In my own life, it’s easy to be semi-transparent with people, to give the impression of “being real” when in reality I’m hiding a lot of me in the shadows. It’s like a room lit with a candle – you can see enough to make things out, but the shadows move and dance all over the place making the margins a bit fuzzy. Flip on the overhead light, and suddenly everything is clearly seen. Likewise, when we come into the light, not just in words but actually bring our junk into the light, it’s then we are really exposed (which is both terrifying and paradoxically liberating). It’s in the light where we see the shadow clearer. And, perhaps even more important, those around us see it, can name it, and can help us deal with it.
Truth: it’s easier to stay in the half-light. It’s easier to be pseudo-real. When you put it all out there, rejection is a distinct possibility. And let’s be honest: who wants that?
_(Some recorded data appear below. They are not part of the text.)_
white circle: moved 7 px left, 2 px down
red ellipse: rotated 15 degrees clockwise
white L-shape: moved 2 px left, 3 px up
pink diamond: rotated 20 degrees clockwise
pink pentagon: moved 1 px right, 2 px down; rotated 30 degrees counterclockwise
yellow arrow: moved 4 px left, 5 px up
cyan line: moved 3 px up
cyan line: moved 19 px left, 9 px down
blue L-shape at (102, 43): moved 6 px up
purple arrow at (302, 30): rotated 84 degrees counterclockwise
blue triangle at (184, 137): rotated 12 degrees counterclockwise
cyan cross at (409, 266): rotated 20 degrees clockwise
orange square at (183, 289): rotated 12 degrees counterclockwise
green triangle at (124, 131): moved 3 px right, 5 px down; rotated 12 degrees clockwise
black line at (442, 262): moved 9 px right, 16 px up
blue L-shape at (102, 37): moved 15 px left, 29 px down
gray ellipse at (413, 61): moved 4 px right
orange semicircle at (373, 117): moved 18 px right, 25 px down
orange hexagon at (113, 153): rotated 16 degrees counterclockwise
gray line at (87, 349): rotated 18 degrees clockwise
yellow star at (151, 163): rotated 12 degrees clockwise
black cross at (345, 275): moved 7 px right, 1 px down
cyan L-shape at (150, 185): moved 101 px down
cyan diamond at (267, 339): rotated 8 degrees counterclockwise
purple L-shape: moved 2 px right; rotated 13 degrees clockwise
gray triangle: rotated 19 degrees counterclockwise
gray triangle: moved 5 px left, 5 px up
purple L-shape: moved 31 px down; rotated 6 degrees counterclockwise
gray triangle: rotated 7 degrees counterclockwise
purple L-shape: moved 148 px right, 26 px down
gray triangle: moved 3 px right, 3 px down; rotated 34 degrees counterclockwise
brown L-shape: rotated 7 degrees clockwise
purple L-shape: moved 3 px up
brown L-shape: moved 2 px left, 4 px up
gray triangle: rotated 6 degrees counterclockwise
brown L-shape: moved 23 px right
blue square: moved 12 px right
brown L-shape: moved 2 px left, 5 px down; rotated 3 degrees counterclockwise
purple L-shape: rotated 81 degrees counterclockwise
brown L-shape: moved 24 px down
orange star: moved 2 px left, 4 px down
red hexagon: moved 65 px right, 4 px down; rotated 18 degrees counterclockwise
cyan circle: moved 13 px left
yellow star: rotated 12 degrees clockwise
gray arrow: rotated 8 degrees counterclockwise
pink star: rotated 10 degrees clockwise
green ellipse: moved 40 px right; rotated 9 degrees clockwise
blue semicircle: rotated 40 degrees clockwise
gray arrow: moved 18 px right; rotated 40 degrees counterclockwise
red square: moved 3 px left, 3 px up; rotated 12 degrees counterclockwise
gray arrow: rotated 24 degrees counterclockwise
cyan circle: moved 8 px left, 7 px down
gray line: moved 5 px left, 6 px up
Last fall I went through an experience in which I had an opportunity to come into the light. I had a choice to dig up some of my own junk and to be real, or to stay bottled up, keeping some stuff tucked neatly away, keeping to the shadows. During this process, which took place over several weeks, I experienced one of those “God-things” where the end of your ability to do hold it all together meets an opportunity for growth, and I let go. I stepped into the light. Hooooo boy, it was hard.
That’s an understatement.
It felt like being completely exposed, like the nightmare you have as a kid in school when you have to stand up and deliver a speech, only to find you’re naked.
And yet, in that “lamp-light”came freedom, the type of freedom you know is real because you wake up the next morning different than you woke up every day prior. It was a freedom which came through a hard fought battle to bring the junk, all the anger and bitterness and hurt, out of the shadows and into the light. It was, as I said, terrifying…but it was also life-changing.
As we finished up our run the other morning, I found myself thinking of experiencing this freedom last fall, and these familiar words of John the Apostle:
“This is the message we have heard from him and proclaim to you, that God is light, and in him is no darkness at all. If we say we have fellowship with him while we walk in darkness, we lie and do not practice the truth. But if we walk in the light, as he is in the light, we have fellowship with one another, and the blood of Jesus his Son cleanses us from all sin.”
1 John 1:5-7
There is no light as bright as that of God’s radiance and glory, just ask Moses hiding in the cleft of the rock. It can be overwhelming to even consider coming into it and letting ourselves be laid bare. More often than not, we hide, like Adam and Eve in the garden, covering up our shadow with fig leaves of niceties, cliches, and Christian-speak. But as John said in the verses above, when we come into the light, and I mean really into the light, not half-light, not the sodium-vapor light of easy-grace, fake-it-til-you-make-it religion, but real, true, this is me, this is my junk, and God knows it all…only then can the shadow truly be seen, be acknowledged, and be dealt with.
We all have stuff in the shadows. All of us. The question is are we willing to bring it into the light?
Lord help us to leave the shadows of darkness and come into the light of truth.